(Required action 1):
In the forum thread, what kind of processor does the PSP use?
(Required action 2):
Reproduce the passage of the forum thread that begins at the words "The PSP uses" and stops after the words "(rotate, translate, multiply...)".
━━━ Extract
Search for "VFPU" since it's in the topic title.

I bet you don't have any coding experience since you are not even able to figure out what the topic title means.

dridri · Post by **dridri** » Wed Oct 14, 2009 3:40 am

anmabagima wrote:What I've found out so far is that the PSP do have it's own dialect of assembler. It seem not to be comparable with ix86 assembler where you accessing registers like AX, BX, ESI and all this stuff

The PSP uses a MIPS 32bit processor. So in assembler program you can use all MIPS commands and more: FPU and VFPU.
FPU = Floating Point Unit
VFPU = Video FPU => done by the GPU

So the VFPU commands are "ready to use" for maths: calculating a cosinus by using VFPU is +/- 800% faster than a normal cosinus (using libMaths).
And it can do a lot of matrices operations (rotate, translate, multiply...)

anmabagima · Post by **anmabagima** » Wed Oct 14, 2009 4:31 pm

jojojoris wrote:Search for "VFPU" since it's in the topic title.

I bet you don't have any coding experience since you are not even able to figure out what the topic title means.
━━━━━━
━━━ Dataset extract
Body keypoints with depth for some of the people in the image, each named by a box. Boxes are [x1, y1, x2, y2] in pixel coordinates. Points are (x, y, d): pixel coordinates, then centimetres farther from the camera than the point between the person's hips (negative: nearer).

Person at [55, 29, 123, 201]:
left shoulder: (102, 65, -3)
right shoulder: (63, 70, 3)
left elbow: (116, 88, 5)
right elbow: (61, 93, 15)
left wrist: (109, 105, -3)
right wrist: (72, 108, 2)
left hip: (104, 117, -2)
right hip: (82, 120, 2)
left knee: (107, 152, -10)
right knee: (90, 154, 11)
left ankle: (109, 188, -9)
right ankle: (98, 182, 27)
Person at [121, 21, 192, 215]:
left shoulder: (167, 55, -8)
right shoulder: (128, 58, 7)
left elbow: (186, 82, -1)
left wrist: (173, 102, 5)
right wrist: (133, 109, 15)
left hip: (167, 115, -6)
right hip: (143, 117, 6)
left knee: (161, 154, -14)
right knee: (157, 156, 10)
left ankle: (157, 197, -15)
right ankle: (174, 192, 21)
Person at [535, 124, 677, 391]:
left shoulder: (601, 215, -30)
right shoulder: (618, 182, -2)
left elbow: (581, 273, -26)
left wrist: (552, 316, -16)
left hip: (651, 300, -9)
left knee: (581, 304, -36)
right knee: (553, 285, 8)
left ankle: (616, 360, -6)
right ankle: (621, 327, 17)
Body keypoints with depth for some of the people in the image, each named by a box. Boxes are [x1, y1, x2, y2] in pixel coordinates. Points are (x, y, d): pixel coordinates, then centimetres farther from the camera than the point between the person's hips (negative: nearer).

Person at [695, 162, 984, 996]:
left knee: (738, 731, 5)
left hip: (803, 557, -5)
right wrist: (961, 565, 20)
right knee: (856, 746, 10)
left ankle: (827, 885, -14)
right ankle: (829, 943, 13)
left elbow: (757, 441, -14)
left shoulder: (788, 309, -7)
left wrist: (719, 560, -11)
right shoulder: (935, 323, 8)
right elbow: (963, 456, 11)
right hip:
━━━━━━
(Response 1):
A MIPS 32-bit processor.

(Response 2):
The PSP uses a MIPS 32bit processor. So in assembler program you can use all MIPS commands and more: FPU and VFPU.
FPU = Floating Point Unit
VFPU = Video FPU => done by the GPU

So the VFPU commands are "ready to use" for maths: calculating a cosinus by using VFPU is +/- 800% faster than a normal cosinus (using libMaths).
And it can do a lot of matrices operations (rotate, translate, multiply...)